Tangan kasar sang Panglima membalas genggaman itu lembut.

“Aruna…” bisik Putri Dyah.

“Hamba di sini, Paduka,” jawabnya pelan. Untuk sesaat, waktu berhenti. Bulan memantulkan cahaya di wajah mereka berdua — dua jiwa yang terikat oleh cinta yang tak boleh disebutkan. Namun dari kejauhan, bayangan seseorang tampak memperhatikan mereka di balik pepohonan. Wajah itu tenang, namun matanya tajam seperti mata elang.

Raden Kusumanegara.

Ia berdiri di balik gelap, menyaksikan semuanya tanpa suara. Senyum samar muncul di sudut bibirnya.

“Jadi... inilah kenapa hatimu belum utuh, Putri,” gumamnya perlahan. “Menarik sekali.” Angin malam berhembus dingin, membuat daun-daun bergetar di atas kepala mereka.

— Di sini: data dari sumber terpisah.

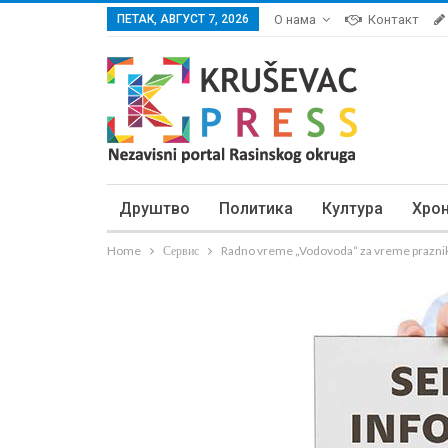
ПЕТАК, АВГУСТ 7, 2026
О нама
Контакт
Друштво
Политика
Култура
Хро
Home
Сервис
Radno vreme „Vodovoda“ za vreme prazni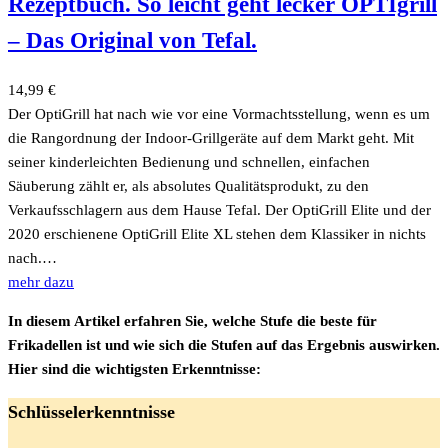
Rezeptbuch. So leicht geht lecker OPTIgrill
– Das Original von Tefal.
14,99
€
Der OptiGrill hat nach wie vor eine Vormachtsstellung, wenn es um
die Rangordnung der Indoor-Grillgeräte auf dem Markt geht. Mit
seiner kinderleichten Bedienung und schnellen, einfachen
Säuberung zählt er, als absolutes Qualitätsprodukt, zu den
Verkaufsschlagern aus dem Hause Tefal. Der OptiGrill Elite und der
2020 erschienene OptiGrill Elite XL stehen dem Klassiker in nichts
nach.…
mehr dazu
In diesem Artikel erfahren Sie, welche Stufe die beste für
Frikadellen ist und wie sich die Stufen auf das Ergebnis auswirken.
Hier sind die wichtigsten Erkenntnisse:
Schlüsselerkenntnisse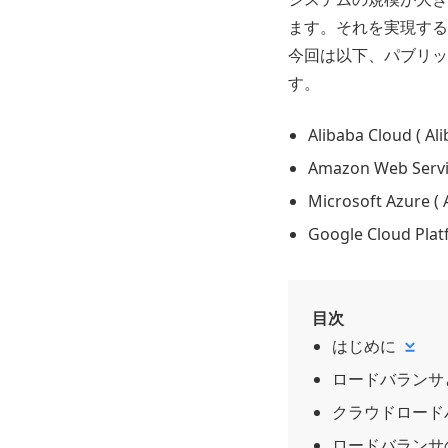
ます。それを実現する
今回は以下、パブリッ
す。
Alibaba Cloud ( Al
Amazon Web Servic
Microsoft Azure ( 
Google Cloud Plat
目次
はじめに
ロードバランサ
クラウドロード
ロードバランサ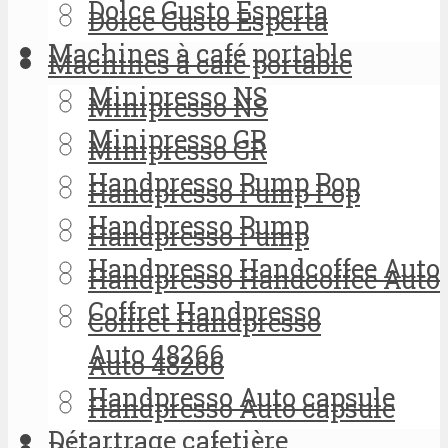
Dolce Gusto Esperta
Dolce Gusto Esperta
Machines à café portable
Machines à café portable
Minipresso NS
Minipresso NS
Minipresso GR
Minipresso GR
Handpresso Pump Pop
Handpresso Pump Pop
Handpresso Pump
Handpresso Pump
Handpresso Handcoffee Auto
Handpresso Handcoffee Auto
Coffret Handpresso
Coffret Handpresso
Auto 48266
Auto 48266
Handpresso Auto capsule
Handpresso Auto capsule
Détartrage cafetière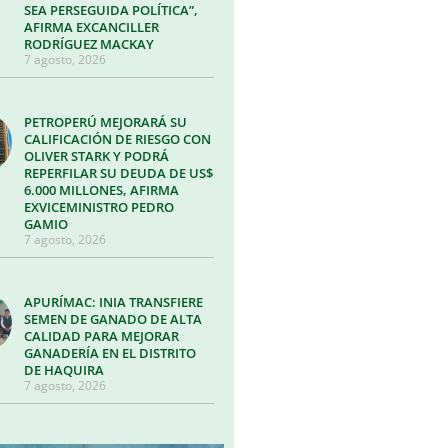
SEA PERSEGUIDA POLÍTICA”,
AFIRMA EXCANCILLER
RODRÍGUEZ MACKAY
7 agosto, 2026
PETROPERÚ MEJORARÁ SU
CALIFICACIÓN DE RIESGO CON
OLIVER STARK Y PODRÁ
REPERFILAR SU DEUDA DE US$
6.000 MILLONES, AFIRMA
EXVICEMINISTRO PEDRO
GAMIO
7 agosto, 2026
APURÍMAC: INIA TRANSFIERE
SEMEN DE GANADO DE ALTA
CALIDAD PARA MEJORAR
GANADERÍA EN EL DISTRITO
DE HAQUIRA
7 agosto, 2026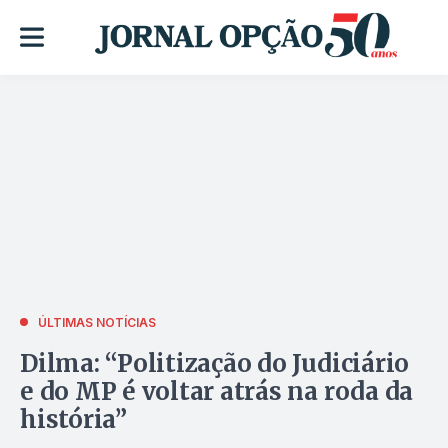
ÚLTIMAS NOTÍCIAS
Dilma: “Politização do Judiciário
e do MP é voltar atrás na roda da
história”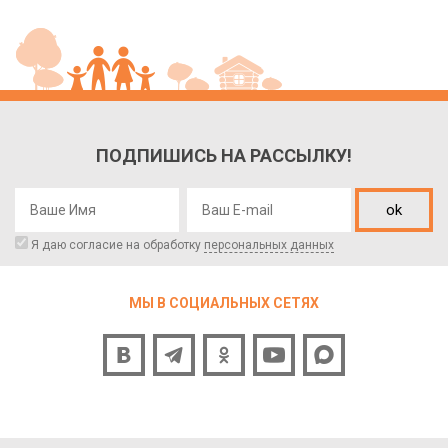
ПОДПИШИСЬ НА РАССЫЛКУ!
ok
Я даю согласие на обработку
персональных данных
МЫ В СОЦИАЛЬНЫХ СЕТЯХ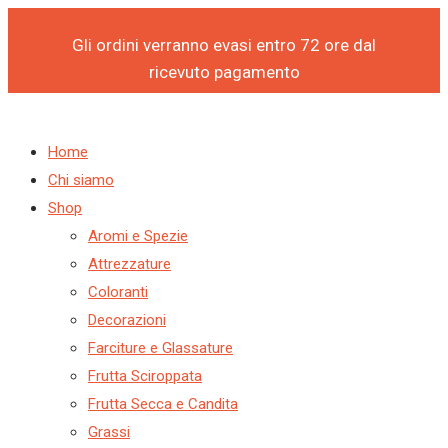
Products
Products
NUMERINI
Vai
search
search
CORSIVO
al
Gli ordini verranno evasi entro 72 ore dal
N°
contenuto
ricevuto pagamento
6
PZ10+
BASI
Home
quantità
Chi siamo
Shop
Aromi e Spezie
Attrezzature
Coloranti
Decorazioni
Farciture e Glassature
Frutta Sciroppata
Frutta Secca e Candita
Grassi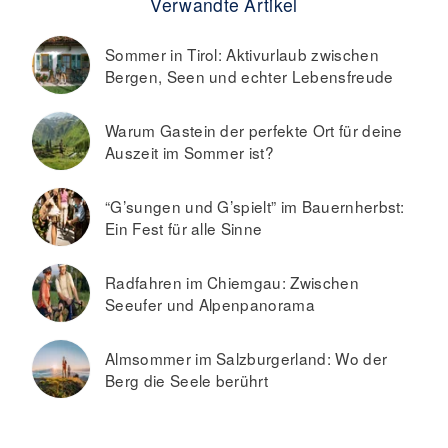
Verwandte Artikel
Sommer in Tirol: Aktivurlaub zwischen
Bergen, Seen und echter Lebensfreude
Warum Gastein der perfekte Ort für deine
Auszeit im Sommer ist?
“G’sungen und G’spielt” im Bauernherbst:
Ein Fest für alle Sinne
Radfahren im Chiemgau: Zwischen
Seeufer und Alpenpanorama
Almsommer im Salzburgerland: Wo der
Berg die Seele berührt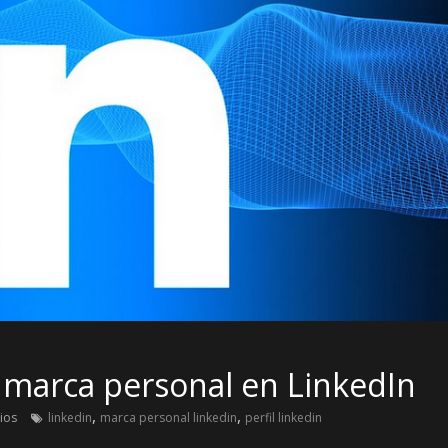
 marca personal en LinkedIn
,
,
ios
linkedin
marca personal linkedin
perfil linkedin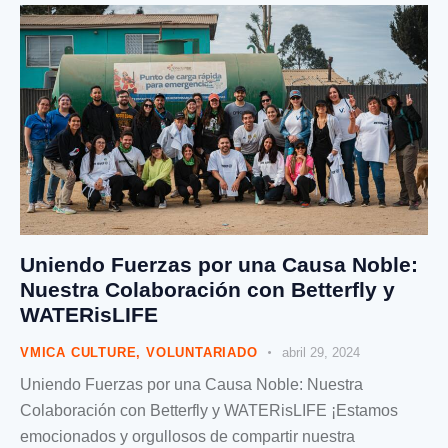
Uniendo Fuerzas por una Causa Noble:
Nuestra Colaboración con Betterfly y
WATERisLIFE
VMICA CULTURE
,
VOLUNTARIADO
abril 29, 2024
Uniendo Fuerzas por una Causa Noble: Nuestra
Colaboración con Betterfly y WATERisLIFE ¡Estamos
emocionados y orgullosos de compartir nuestra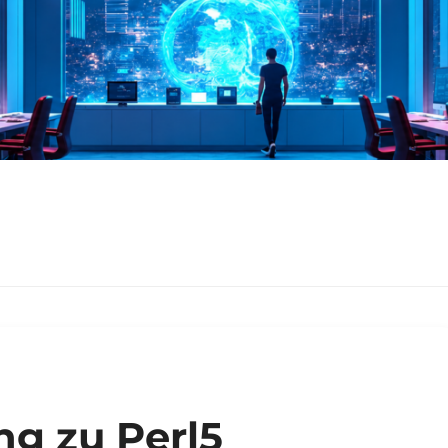
ng zu Perl5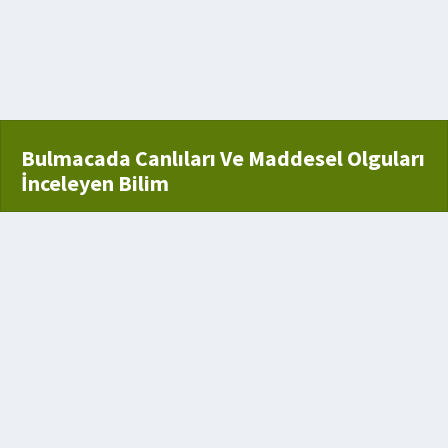
 yenen kokulu bir bitki
st
Bulmacada Canlıları Ve Maddesel Olguları
İnceleyen Bilim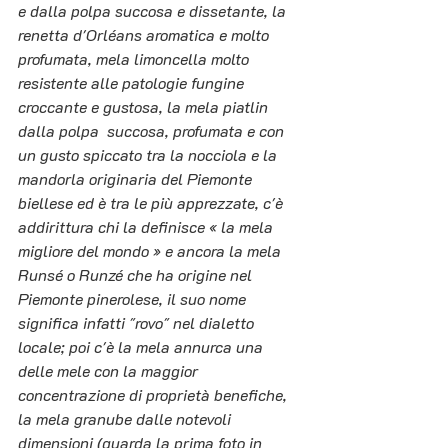
e dalla polpa succosa e dissetante, la 
renetta d'Orléans aromatica e molto 
profumata, mela limoncella molto 
resistente alle patologie fungine 
croccante e gustosa, la mela piatlin 
dalla polpa  succosa, profumata e con 
un gusto spiccato tra la nocciola e la 
mandorla originaria del Piemonte 
biellese ed è tra le più apprezzate, c'è 
addirittura chi la definisce « la mela 
migliore del mondo » e ancora la mela 
Runsé o Runzé che ha origine nel 
Piemonte pinerolese, il suo nome 
significa infatti "rovo" nel dialetto 
locale; poi c'è la mela annurca una 
delle mele con la maggior 
concentrazione di proprietà benefiche, 
la mela granube dalle notevoli 
dimensioni (guarda la prima foto in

Di bawah purnama, tiga hati mulai terikat — bukan oleh takdir yang indah, melainkan oleh cinta, pengorbanan, dan ambisi yang kelak akan menyalakan bara baru di Samudra Jaya.

***

Esok paginya Raden Kusumanegara beserta rombongan Mandalapura pamit untuk kembali ke Mandalapura karena rupanya Parang Giri melancarkan serangannya ke Mandalapura. Raja Harjaya yang mendengar hal itu ikut berduka. Raja Harjaya duduk di singgasananya dengan wajah murung. Di hadapannya, Raden Kusumanegara berlutut dengan pakaian perang ringan, didampingi para pengawal Mandalapura yang siap berangkat kembali ke tanah air mereka.

“Paduka Raja,” ucap Kusumanegara dengan nada hormat, “izinkan hamba memohon diri. Parang Giri telah melancarkan serangan ke Mandalapura. Ayahanda telah memanggil seluruh putra mahkota untuk pulang dan memimpin perlawanan.”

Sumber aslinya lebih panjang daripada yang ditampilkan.